Publié le Samedi 15 mars 2025 à 12h00.

Militer à tout prix ? Pourquoi nos collectifs nous font mal et comment les soigner, de Sarah Durieux

Éditions Hors d’atteinte, 2025, 288 pages, 20 euros.

Au-delà du titre, qui semble taillé pour la rubrique « Penser / Agir » de l’Anti­capitaliste, qu’en est-il vraiment de cet ouvrage ? 

La première impression, c’est une sorte de malaise. En effet, il y a une ambiguïté quant à l’acception du terme « militer ». L’autrice l’utilise à la fois dans le sens que partagent la plupart des lecteurEs de notre excellent journal et pour désigner l’activité des permanentEs des grandes associations, des ONG, qui se désignent elleux-mêmes comme « activistes ». Il y a bien entendu des similitudes mais la différence de point de vue est manifeste, notamment parce que les activistes en question sont le plus souvent des salariéEs de leurs associations, qu’ils et elles sont soumises à des exigences de résultat, et que les méthodes utilisées pour optimiser leur activité relèvent parfois de méthodes modernes de management.

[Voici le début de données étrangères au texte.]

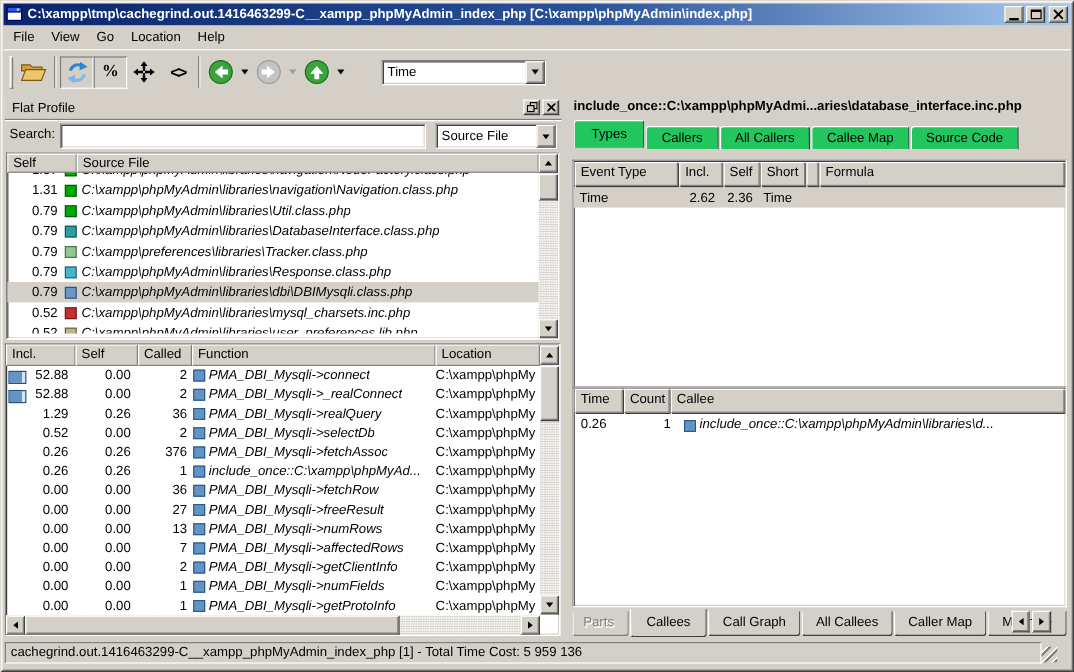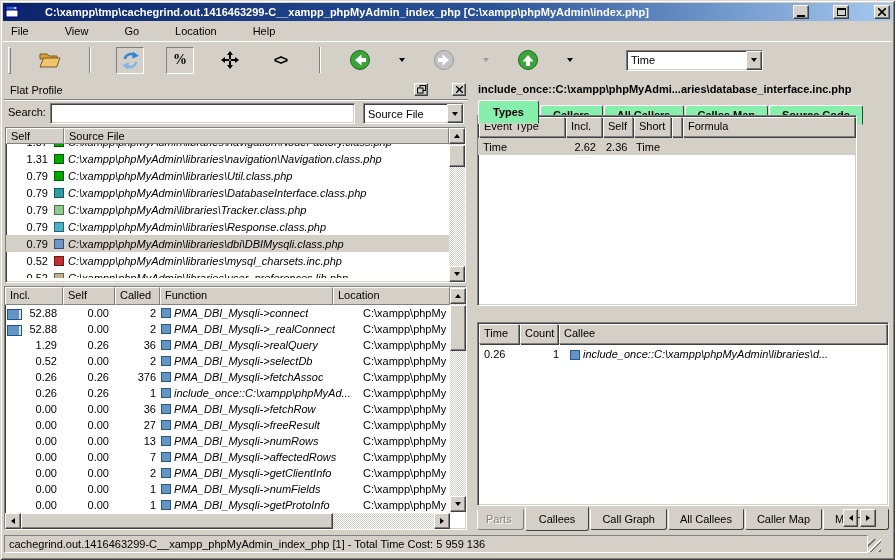"C:\xampp\tmp\cachegrind.out.1416463299-C" .abs { gap: 22px -> none }
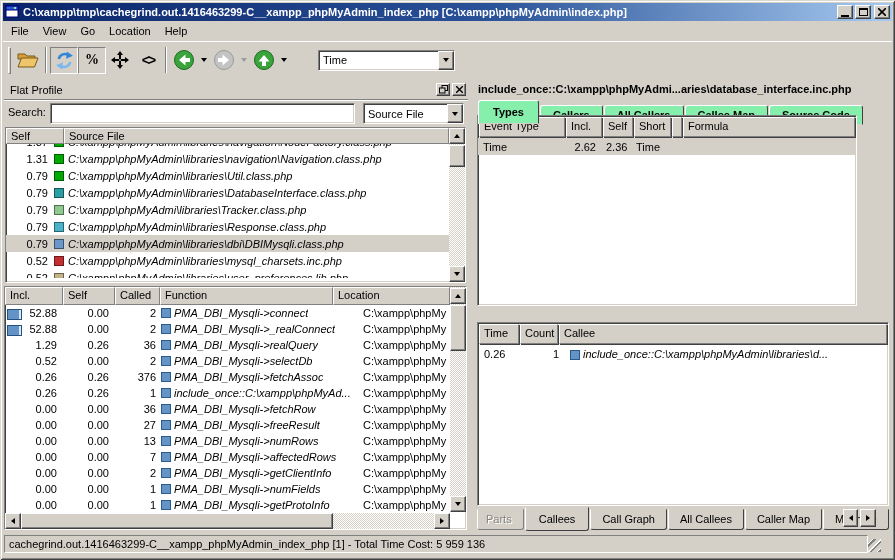"Types" .ttab { background: #86efac -> #22c55e; font-weight: bold -> none }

Un productivisme de l’engagement

Un certain nombre de questions posées dans ce livre sont néanmoins communes à ces deux univers, qui par ailleurs se côtoient et se recoupent souvent. C’est le cas de la recherche de l’hégémonie, du culte de l’échelle — toujours être la plus grosse entité dans son domaine, et par là conquérir une place prépondérante — qui peuvent conduire à exploiter et accaparer les ressources militantes dans une démarche de concurrence. Cela peut également amener à polariser l’activité sur des indicateurs quantitatifs, au détriment du qualitatif, et même à introduire une dimension productiviste à l’engagement. 

L’urgence règne

En corollaires, on trouve bien entendu des processus de domination, privilégiant la (soi-disant) raison à l’émotion, la concentration du pouvoir, voire la tyrannie de l’horizontalité. L’analyse de la culture du sentiment d’urgence, attachée à de nombreuses actions et beaucoup de démarches militantes, menant souvent à empêcher des discussions ou à les trancher de façon autoritaire, n’est pas sans rappeler certaines de nos pratiques et, pour les plus ancienNEs d’entre nous, la période un peu étrange où nous courions au-devant d’une histoire censée nous mordre la nuque.